**Required action 1:**
Answer the following about the article on the McKendree clinic, one answer per line:
(a) Where will the new Senior Health Center be housed?
(b) About how many potential clients will the center serve?
(c) At most, how many hours a week will the center be open for the three providers?
**Required action 2:** Copy word for word everything in the article on the McKendree clinic from "The new Senior" down to "400 potential clients.".

**Reading passage:**
School of Nursing serving McKendree residents
Vanderbilt School of Nursing’s Faculty Practice Network (VNFPN) is opening the doors on a new nurse-managed, community-based clinic this week.
The new Senior Health Center will be housed at McKendree Village in Hermitage. McKendree Village is a progressive living community for seniors, with independent cottage homes, a tower of apartment-style living quarters, and separate buildings housing residents in need of assisted living, rehabilitation, and nursing home facilities. The center will serve close to 400 potential clients.
McKendree Village has been part of the Vanderbilt family of related institutions for several years. Recently, McKendree’s physician services ended and the Vanderbilt School of Nursing is now moving in to provide health care for the facility’s senior residents.
The McKendree Senior Health Center will offer family practice, mental health and women’s health services.
Joyce Laben, MSN, professor of Nursing Emerita and psych-mental health specialist, will serve as the mental health care provider; Laurie Arnold Tompkins, MSN, will provide women’s health and gynecological services; and Jack Hydrick, MSN, will provide family practice or adult general medicine care.
Hydrick, who treats patients at the nurse-managed Madison Clinic and teaches at the School of Nursing, says he’s looking forward to the new opportunity at McKendree. “I’m really excited about it. It’s a nice facility. They offer a broad scope of services,” he said. Hydrick has worked with elderly patients and says serving their needs at McKendree is a challenge he welcomes. “It’s very rewarding. They’re often complex patients.”
The McKendree Senior Health Center will be open Monday through Friday, on a part-time basis, totaling as much as 28 hours a week for the three health care providers. But Bonnie Pilon, DSN, senior associate dean for Practice Management, says hours will be extended if needed.
Ron Jennette, chief financial officer and director of operations at McKendree Village, says they’re thrilled to welcome Vanderbilt’s nurse practitioners to their community. “It’s a wonderful opportunity for residents especially, to obtain services in a very convenient manner. We’re also happy that it enhances our relationship with Vanderbilt, who we’re affiliated with,” Jennette said.

**Records:**

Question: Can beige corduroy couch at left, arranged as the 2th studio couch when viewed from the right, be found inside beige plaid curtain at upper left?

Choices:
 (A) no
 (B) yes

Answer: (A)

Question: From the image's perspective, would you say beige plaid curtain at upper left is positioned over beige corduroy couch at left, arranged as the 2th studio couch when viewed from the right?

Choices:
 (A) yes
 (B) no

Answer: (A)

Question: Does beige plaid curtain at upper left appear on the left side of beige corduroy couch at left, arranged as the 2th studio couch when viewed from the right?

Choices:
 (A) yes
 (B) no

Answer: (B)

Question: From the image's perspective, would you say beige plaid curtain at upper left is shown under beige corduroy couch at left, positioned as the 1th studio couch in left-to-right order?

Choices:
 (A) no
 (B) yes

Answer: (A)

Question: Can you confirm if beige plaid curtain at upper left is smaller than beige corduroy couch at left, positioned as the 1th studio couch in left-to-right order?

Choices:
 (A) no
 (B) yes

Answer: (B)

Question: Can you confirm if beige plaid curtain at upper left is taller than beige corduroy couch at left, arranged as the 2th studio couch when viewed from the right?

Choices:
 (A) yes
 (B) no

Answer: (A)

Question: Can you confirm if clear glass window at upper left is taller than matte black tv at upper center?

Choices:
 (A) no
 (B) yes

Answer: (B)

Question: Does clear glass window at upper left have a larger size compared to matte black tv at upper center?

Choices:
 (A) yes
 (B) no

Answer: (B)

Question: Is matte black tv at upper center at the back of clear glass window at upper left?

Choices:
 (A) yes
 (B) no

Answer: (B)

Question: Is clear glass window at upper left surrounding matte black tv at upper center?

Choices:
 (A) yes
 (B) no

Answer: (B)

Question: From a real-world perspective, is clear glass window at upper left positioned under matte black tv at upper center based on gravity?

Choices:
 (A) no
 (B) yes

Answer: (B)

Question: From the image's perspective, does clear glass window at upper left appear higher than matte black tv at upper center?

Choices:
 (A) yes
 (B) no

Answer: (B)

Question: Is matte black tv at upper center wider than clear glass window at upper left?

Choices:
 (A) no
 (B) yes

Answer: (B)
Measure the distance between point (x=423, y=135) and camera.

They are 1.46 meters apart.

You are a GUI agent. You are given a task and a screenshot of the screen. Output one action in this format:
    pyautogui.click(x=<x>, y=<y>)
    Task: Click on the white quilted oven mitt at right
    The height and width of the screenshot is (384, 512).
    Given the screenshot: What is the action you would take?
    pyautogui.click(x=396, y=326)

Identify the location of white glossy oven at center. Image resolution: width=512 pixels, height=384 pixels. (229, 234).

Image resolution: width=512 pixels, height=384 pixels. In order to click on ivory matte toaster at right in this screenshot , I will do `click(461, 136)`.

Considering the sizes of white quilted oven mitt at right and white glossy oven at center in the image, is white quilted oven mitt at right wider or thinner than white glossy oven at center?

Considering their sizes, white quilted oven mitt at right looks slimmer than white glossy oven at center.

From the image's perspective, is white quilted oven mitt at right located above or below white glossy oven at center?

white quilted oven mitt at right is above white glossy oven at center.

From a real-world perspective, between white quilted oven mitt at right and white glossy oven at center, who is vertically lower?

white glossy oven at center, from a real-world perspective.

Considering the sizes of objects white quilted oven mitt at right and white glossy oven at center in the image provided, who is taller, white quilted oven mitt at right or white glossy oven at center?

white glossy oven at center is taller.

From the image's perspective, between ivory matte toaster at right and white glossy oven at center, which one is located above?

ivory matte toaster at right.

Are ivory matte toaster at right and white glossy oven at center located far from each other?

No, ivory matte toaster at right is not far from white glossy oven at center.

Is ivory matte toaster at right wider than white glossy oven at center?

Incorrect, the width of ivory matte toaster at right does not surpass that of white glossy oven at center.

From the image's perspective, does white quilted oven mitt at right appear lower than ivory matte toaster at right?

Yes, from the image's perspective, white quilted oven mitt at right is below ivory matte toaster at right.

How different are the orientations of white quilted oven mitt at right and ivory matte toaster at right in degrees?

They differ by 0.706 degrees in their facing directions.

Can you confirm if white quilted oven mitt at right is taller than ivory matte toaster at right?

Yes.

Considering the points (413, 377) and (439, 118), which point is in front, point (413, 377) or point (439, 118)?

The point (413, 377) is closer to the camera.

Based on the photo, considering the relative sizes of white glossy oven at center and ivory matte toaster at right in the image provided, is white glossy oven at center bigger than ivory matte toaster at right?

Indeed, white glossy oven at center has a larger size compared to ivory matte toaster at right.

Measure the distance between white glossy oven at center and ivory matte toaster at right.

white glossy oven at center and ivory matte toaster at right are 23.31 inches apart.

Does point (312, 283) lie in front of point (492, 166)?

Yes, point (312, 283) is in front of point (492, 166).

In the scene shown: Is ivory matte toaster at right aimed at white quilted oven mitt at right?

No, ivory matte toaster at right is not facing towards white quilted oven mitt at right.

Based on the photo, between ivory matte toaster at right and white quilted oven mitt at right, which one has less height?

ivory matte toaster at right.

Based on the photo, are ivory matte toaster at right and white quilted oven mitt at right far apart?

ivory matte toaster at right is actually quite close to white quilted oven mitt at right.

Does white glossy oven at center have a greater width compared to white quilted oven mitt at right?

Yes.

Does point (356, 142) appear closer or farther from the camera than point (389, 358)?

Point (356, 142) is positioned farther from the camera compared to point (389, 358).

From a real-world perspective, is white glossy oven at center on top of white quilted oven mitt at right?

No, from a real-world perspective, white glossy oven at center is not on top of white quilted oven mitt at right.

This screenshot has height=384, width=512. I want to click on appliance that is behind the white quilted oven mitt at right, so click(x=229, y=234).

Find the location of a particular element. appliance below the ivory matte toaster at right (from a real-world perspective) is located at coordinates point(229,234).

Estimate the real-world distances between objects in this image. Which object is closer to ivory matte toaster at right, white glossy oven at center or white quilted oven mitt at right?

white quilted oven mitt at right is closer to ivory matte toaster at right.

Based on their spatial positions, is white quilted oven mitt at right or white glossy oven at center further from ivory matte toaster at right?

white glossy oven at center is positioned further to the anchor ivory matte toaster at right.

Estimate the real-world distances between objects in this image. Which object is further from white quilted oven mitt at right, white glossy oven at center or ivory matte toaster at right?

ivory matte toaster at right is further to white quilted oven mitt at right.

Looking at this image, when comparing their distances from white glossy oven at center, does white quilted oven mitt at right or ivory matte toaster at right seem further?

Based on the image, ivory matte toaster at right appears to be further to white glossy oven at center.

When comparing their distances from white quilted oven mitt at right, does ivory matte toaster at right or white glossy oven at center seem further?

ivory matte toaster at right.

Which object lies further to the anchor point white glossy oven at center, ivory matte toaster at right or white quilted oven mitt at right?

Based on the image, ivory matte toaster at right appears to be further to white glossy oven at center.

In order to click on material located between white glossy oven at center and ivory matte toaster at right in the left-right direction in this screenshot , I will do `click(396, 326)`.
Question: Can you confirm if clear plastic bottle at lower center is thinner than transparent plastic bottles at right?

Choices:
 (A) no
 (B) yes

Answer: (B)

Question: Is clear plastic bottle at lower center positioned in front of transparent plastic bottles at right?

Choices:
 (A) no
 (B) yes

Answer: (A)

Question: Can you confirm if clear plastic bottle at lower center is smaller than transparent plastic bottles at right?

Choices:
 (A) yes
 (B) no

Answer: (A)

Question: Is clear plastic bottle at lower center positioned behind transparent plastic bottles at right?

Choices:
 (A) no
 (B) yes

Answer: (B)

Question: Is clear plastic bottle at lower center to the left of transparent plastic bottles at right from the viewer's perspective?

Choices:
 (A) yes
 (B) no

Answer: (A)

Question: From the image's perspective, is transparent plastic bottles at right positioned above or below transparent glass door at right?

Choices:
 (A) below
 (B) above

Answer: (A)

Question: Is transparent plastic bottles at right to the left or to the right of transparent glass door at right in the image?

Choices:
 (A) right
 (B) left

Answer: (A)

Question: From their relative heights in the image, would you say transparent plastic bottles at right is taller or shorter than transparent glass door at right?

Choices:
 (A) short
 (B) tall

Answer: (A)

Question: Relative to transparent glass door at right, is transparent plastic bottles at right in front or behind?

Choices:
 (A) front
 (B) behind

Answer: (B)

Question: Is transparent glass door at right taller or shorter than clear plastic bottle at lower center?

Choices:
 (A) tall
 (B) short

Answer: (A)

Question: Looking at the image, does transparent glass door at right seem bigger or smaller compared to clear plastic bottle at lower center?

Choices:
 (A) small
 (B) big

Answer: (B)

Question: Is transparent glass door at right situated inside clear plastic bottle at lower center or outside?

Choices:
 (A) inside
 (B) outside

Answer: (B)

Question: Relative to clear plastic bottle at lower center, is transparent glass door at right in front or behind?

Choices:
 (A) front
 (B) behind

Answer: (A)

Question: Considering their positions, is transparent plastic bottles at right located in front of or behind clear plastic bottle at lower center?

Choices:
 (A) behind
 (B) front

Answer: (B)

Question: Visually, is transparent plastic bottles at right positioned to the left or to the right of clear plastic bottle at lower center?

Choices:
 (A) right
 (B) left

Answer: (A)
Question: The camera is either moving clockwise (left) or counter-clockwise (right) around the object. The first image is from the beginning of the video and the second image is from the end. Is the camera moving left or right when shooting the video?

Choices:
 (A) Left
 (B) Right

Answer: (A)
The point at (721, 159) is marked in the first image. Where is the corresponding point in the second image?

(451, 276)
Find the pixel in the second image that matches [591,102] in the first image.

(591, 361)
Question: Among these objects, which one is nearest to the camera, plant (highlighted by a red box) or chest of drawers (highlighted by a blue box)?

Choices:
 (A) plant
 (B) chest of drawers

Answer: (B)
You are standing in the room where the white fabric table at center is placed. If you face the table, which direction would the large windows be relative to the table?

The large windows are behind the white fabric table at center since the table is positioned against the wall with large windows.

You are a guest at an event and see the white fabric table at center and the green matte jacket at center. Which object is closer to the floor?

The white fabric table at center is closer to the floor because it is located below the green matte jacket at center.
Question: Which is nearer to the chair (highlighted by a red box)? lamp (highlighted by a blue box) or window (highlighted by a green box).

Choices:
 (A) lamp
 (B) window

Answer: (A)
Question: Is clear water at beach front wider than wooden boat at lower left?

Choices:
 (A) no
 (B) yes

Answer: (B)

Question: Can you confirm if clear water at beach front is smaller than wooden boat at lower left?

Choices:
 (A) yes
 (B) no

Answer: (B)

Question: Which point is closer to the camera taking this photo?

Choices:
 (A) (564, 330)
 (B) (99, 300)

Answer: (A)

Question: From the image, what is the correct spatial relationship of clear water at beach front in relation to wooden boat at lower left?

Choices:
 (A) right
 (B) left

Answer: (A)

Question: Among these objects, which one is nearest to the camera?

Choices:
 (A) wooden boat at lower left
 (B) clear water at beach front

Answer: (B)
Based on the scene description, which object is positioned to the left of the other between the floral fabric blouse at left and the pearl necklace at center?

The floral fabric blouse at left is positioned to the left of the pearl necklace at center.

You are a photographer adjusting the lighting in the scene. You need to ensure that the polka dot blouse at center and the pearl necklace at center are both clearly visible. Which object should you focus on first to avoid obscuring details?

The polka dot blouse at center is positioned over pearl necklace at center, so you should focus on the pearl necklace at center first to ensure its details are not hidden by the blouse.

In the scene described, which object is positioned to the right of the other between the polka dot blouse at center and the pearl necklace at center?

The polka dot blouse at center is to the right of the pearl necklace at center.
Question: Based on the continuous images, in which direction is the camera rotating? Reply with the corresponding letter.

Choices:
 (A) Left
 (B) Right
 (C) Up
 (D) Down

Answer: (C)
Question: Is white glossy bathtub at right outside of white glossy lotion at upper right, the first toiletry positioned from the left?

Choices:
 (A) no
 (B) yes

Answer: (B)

**Task solution 1:**
(a) At McKendree Village in Hermitage.
(b) Close to 400.
(c) As many as 28 hours a week.

**Task solution 2:**
The new Senior Health Center will be housed at McKendree Village in Hermitage. McKendree Village is a progressive living community for seniors, with independent cottage homes, a tower of apartment-style living quarters, and separate buildings housing residents in need of assisted living, rehabilitation, and nursing home facilities. The center will serve close to 400 potential clients.